Wie gewinnt man gegen den Spielverderber? Man kann grübeln, analysieren, taktieren - oder man handelt wie Jon Cooper: Man spielt, wie man es am besten kann, präsentiert all seine Stärken, von denen Lightning nun wahrlich einige hat: präzises Passspiel, rasant schnelles Umschalten nach Puckgewinn, Effizienz beim Überzahlspiel. Wie das aussieht, war beim ersten Treffer zu sehen. Stürmer Brayden Point stibitzte den Puck im eigenen Drittel und vereitelte eine Chance des Gegners; es dauerte nur sechs Sekunden, dann hatte Tampa Bay mit drei Pässen das Spielfeld überquert und ein Tor erzielt. Das zweite Tor: Puckgewinn im eigenen Drittel, drei Pässe, acht Sekunden, Tor. Dazu noch eine Stärke, die andere Canadiens-Gegner nicht hatten, weshalb sie an Torwart Carey Price verzweifelten. Die Lightnings aber zielten oft absichtlich neben das Tor und hofften auf Abpraller und Abfälscher - wie beim Treffer zum 3:1.

" Ja, die sind gut in Unterzahl, aber wir sind auch gut in Überzahl."

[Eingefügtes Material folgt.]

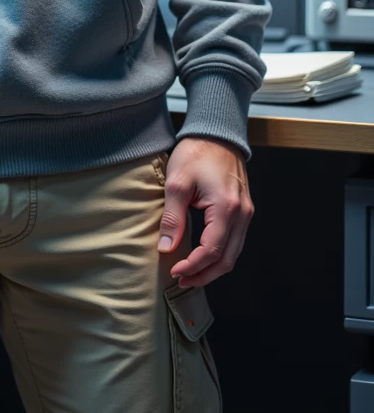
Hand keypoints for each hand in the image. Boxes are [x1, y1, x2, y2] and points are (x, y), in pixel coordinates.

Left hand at [157, 136, 253, 288]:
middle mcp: (242, 214)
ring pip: (234, 253)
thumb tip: (166, 248)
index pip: (211, 250)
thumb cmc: (196, 152)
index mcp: (226, 207)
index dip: (193, 266)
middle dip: (204, 275)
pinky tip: (203, 256)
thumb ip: (172, 218)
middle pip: (227, 259)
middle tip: (182, 280)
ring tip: (190, 273)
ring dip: (213, 267)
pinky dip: (220, 254)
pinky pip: (235, 241)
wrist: (216, 132)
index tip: (174, 271)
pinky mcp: (244, 210)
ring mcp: (246, 212)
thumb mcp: (177, 183)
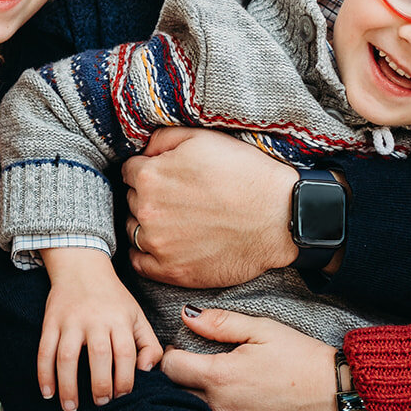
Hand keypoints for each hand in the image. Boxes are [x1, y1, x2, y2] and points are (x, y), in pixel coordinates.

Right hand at [37, 248, 162, 410]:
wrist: (82, 265)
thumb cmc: (113, 299)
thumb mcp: (137, 315)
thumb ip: (148, 344)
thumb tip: (146, 372)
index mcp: (120, 319)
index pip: (126, 354)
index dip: (125, 380)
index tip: (121, 396)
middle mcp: (96, 319)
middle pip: (99, 356)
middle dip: (100, 385)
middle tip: (100, 403)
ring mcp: (71, 320)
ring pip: (67, 357)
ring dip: (68, 386)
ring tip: (71, 408)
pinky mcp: (51, 321)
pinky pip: (45, 350)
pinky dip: (44, 374)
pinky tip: (47, 393)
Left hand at [122, 128, 297, 287]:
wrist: (280, 216)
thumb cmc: (246, 174)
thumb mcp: (204, 139)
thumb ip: (163, 138)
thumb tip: (144, 149)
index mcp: (151, 176)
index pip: (130, 171)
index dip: (149, 170)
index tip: (166, 175)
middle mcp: (148, 211)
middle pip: (131, 200)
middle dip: (147, 196)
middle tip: (177, 196)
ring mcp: (158, 244)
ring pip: (133, 230)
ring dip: (146, 224)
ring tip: (176, 219)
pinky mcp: (172, 272)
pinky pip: (139, 263)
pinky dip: (147, 253)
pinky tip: (166, 243)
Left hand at [160, 305, 340, 410]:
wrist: (339, 397)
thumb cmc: (302, 359)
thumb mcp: (264, 330)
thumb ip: (221, 323)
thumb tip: (186, 316)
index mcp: (220, 376)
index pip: (170, 368)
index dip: (173, 355)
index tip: (184, 352)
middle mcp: (220, 410)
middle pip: (177, 395)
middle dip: (181, 382)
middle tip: (199, 371)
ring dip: (197, 406)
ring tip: (217, 394)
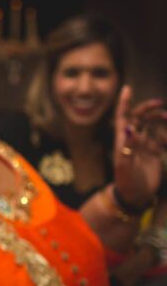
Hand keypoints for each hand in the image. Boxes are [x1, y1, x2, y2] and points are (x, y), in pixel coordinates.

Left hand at [112, 85, 166, 206]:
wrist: (134, 197)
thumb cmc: (126, 182)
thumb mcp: (125, 165)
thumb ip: (128, 146)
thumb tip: (130, 127)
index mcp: (123, 140)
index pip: (123, 117)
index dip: (125, 103)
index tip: (127, 88)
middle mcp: (132, 141)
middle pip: (139, 118)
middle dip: (147, 108)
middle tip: (159, 104)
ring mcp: (143, 147)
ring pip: (151, 126)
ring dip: (159, 119)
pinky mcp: (154, 154)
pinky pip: (162, 139)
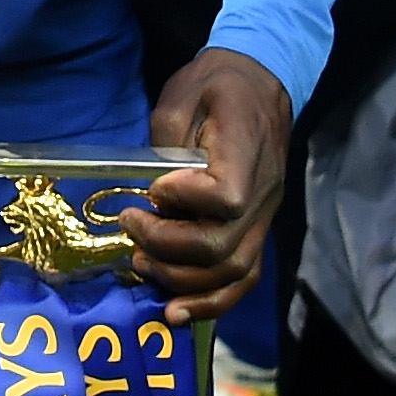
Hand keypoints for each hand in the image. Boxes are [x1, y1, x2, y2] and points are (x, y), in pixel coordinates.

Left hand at [124, 48, 290, 323]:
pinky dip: (210, 302)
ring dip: (180, 279)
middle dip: (166, 246)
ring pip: (232, 272)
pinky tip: (175, 311)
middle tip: (131, 225)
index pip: (226, 197)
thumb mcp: (183, 95)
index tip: (155, 188)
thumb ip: (167, 143)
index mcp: (246, 151)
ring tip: (141, 264)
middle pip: (221, 245)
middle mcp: (263, 194)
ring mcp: (264, 217)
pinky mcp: (257, 230)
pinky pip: (242, 278)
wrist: (260, 83)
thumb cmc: (216, 86)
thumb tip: (153, 192)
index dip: (185, 200)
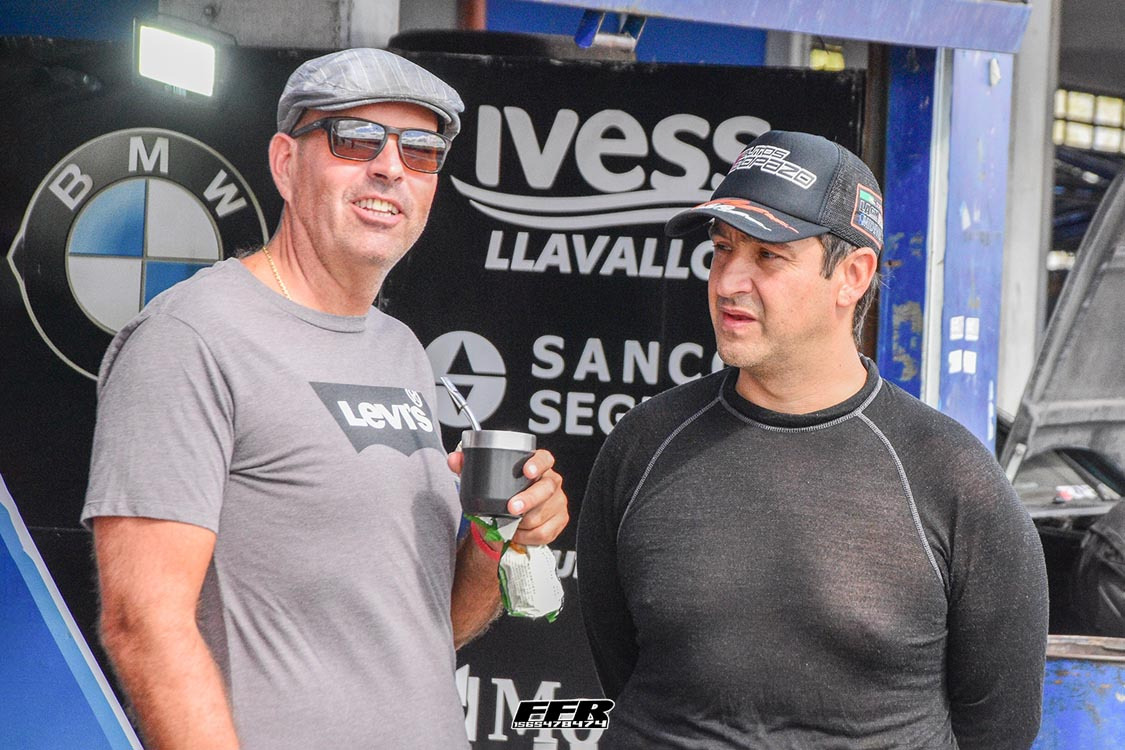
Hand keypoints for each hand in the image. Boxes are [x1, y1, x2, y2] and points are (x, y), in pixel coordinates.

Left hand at [447, 448, 568, 546]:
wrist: (507, 518)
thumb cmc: (499, 492)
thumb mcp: (481, 478)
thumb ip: (466, 465)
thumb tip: (454, 459)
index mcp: (537, 465)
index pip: (544, 458)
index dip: (538, 464)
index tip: (527, 471)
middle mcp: (551, 481)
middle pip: (546, 488)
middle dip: (529, 499)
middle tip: (511, 508)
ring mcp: (558, 501)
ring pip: (544, 514)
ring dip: (525, 523)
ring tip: (510, 524)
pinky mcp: (559, 520)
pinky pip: (546, 532)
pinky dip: (529, 536)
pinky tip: (519, 534)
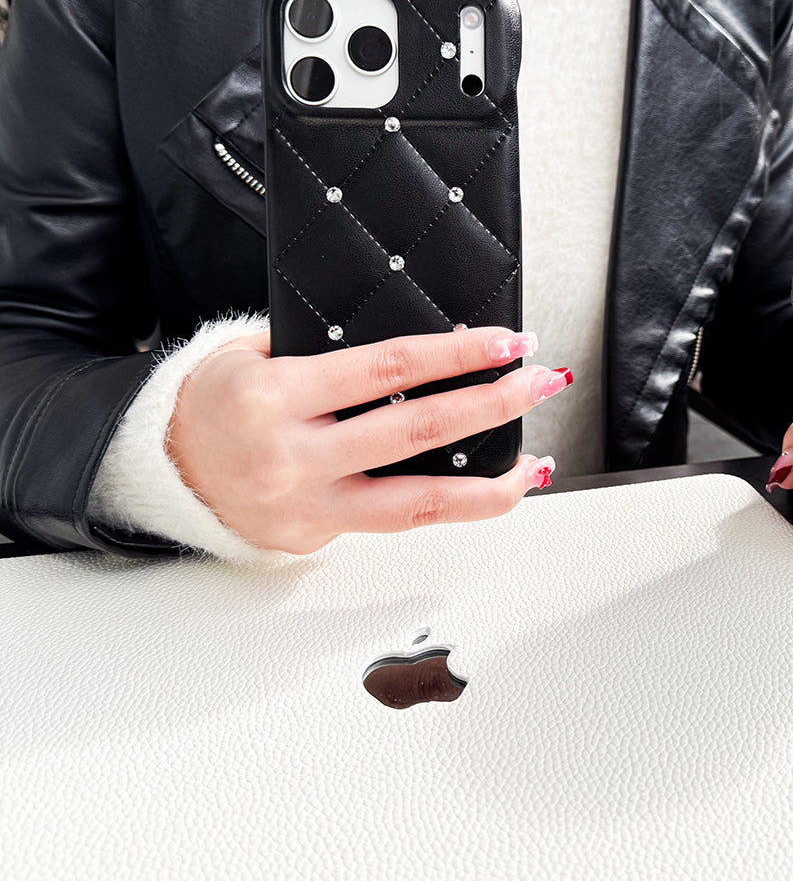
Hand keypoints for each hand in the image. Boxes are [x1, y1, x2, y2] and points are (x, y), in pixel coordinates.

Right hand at [167, 326, 569, 553]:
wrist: (163, 467)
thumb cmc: (213, 400)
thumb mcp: (253, 353)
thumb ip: (324, 353)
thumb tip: (415, 354)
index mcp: (276, 395)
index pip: (388, 369)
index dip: (457, 355)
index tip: (507, 342)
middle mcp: (294, 456)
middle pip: (416, 431)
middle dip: (491, 406)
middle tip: (541, 383)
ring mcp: (306, 506)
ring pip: (417, 504)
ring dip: (489, 486)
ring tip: (537, 466)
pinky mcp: (315, 538)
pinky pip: (392, 521)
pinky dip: (445, 508)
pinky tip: (481, 491)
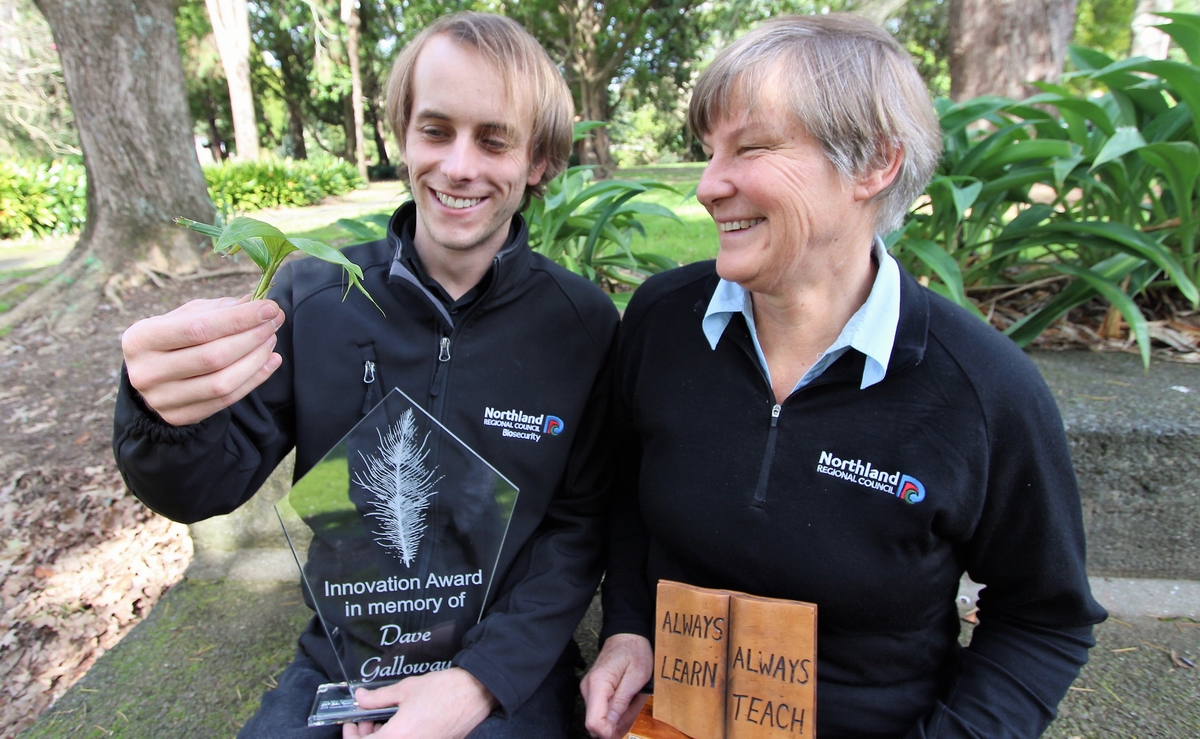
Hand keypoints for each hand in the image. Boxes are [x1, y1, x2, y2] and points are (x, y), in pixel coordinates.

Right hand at [121, 297, 284, 425]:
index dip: (239, 319)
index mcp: (140, 339)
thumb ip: (221, 309)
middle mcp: (146, 372)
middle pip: (214, 357)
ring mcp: (162, 399)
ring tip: (270, 340)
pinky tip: (270, 361)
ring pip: (223, 382)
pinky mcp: (180, 416)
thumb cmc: (173, 338)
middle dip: (252, 337)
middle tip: (273, 323)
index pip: (199, 328)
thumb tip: (262, 304)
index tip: (269, 308)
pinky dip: (255, 379)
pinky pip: (227, 399)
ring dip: (256, 359)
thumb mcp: (187, 316)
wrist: (151, 376)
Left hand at [342, 667, 496, 738]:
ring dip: (383, 738)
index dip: (351, 736)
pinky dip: (399, 738)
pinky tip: (401, 725)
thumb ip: (379, 697)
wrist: (476, 693)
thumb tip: (361, 698)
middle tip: (367, 720)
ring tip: (386, 721)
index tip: (350, 725)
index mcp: (399, 735)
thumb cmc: (444, 688)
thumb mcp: (406, 688)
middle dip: (366, 736)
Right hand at [580, 633, 652, 738]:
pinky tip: (628, 700)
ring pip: (600, 718)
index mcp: (598, 684)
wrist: (627, 635)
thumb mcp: (636, 677)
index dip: (608, 733)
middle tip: (635, 711)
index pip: (593, 722)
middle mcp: (588, 688)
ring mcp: (589, 690)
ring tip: (634, 701)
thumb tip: (611, 726)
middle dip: (617, 726)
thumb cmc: (634, 651)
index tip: (624, 731)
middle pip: (596, 723)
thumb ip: (622, 702)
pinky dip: (616, 712)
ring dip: (618, 719)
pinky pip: (602, 710)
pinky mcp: (593, 691)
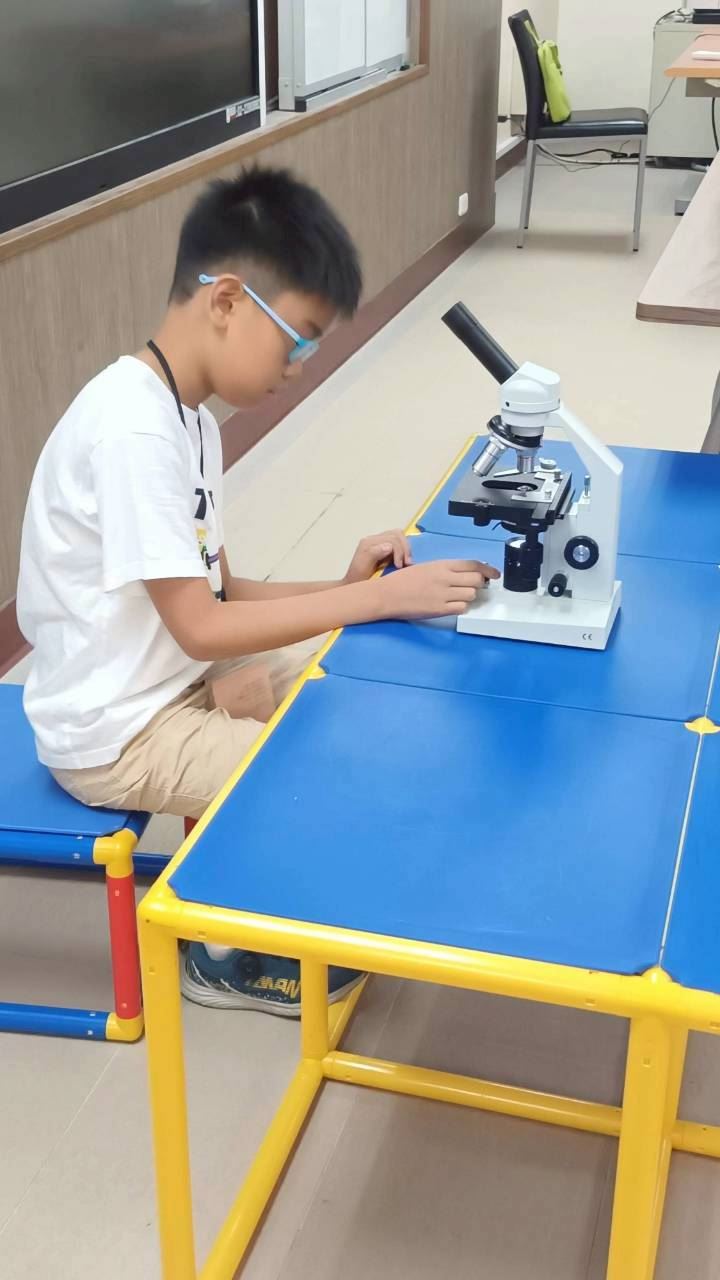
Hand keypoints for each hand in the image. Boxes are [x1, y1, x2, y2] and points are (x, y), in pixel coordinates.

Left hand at [344, 530, 412, 583]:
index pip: (391, 539)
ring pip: (399, 537)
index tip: (399, 566)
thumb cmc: (357, 580)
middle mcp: (374, 540)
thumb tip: (389, 546)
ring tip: (406, 563)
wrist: (354, 586)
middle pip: (397, 535)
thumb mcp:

"Wir wissen schon, dass die gerne das neutrale Drittel des Spielfelds dominieren, dass sie aggressiv sein, dass sie nie aufgeben und geduldig auf Chancen warten", sagte Steven Stamkos nach der Partie: "Wir wollen aber schnell spielen, das ist nun mal unser Stil. Das müssen wir nicht ändern, nur weil die gerne den Puck klauen. Wir haben genau das durchgezogen, was wir gut können, 50-55 Minuten lang, wir haben nicht aufgehört, nach vorne zu spielen, haben nicht locker gelassen. Ja, die sind gut in Unterzahl, aber wir sind auch gut in Überzahl." Das klang, als wolle mitteilen: Jetzt habt euch mal nicht so, die Canadiens mögen drei sehr gute Teams besiegt haben - aber sie haben halt noch nicht gegen uns gespielt.

Das freilich führt, nach diesem überzeugenden Sieg im ersten Spiel, zu einer anderen Frage: Wie kann Montréal dieses extrem schnelle und präzise Team besiegen und die erste Meisterschaft nach 28 Jahren gewinnen? Nun, sagen wir es mal so: Die Canadiens haben gegen Toronto 1:5 und 0:4 verloren und die ersten Halbfinal-Partie in Las Vegas mit 1:4. Sie waren bislang in diesen Playoffs stets Außenseiter, und sie haben immer einen Weg gefunden, Stärken des Gegners zu entschärfen. Trainer Dominique Ducharme, der übrigens noch immer ein "Interim" vor der Berufsbezeichnung auf der Visitenkarte trägt, denn er wurde im Februar nach Claude Juliens Entlassung befördert, da glaubten die Canadiens nicht mal mehr an eine Playoff-Teilnahme - dieser Ducharme gilt als Tüftler, der die Gegner selbst während Partien analysiert und dann Strategie und Aufstellung ändert.

Nun wird es interessant: Ducharme fehlt noch wegen eines positiven Covid-Tests, erst zur dritten Partie am Freitag (Spiel zwei findet am Mittwoch statt) darf er zurück auf die Bank der Canadiens. "Es macht mich fertig, nicht bei den Jungs zu sein ", sagt er, aber er sagt auch, und das darf durchaus als Drohung verstanden werden: "Ich sehe nun alles aus einem völlig anderen Blickwinkel. Ich bekomme komplett neue Eindrücke; mit denen werde ich versuchen, unserer Mannschaft dann zu helfen."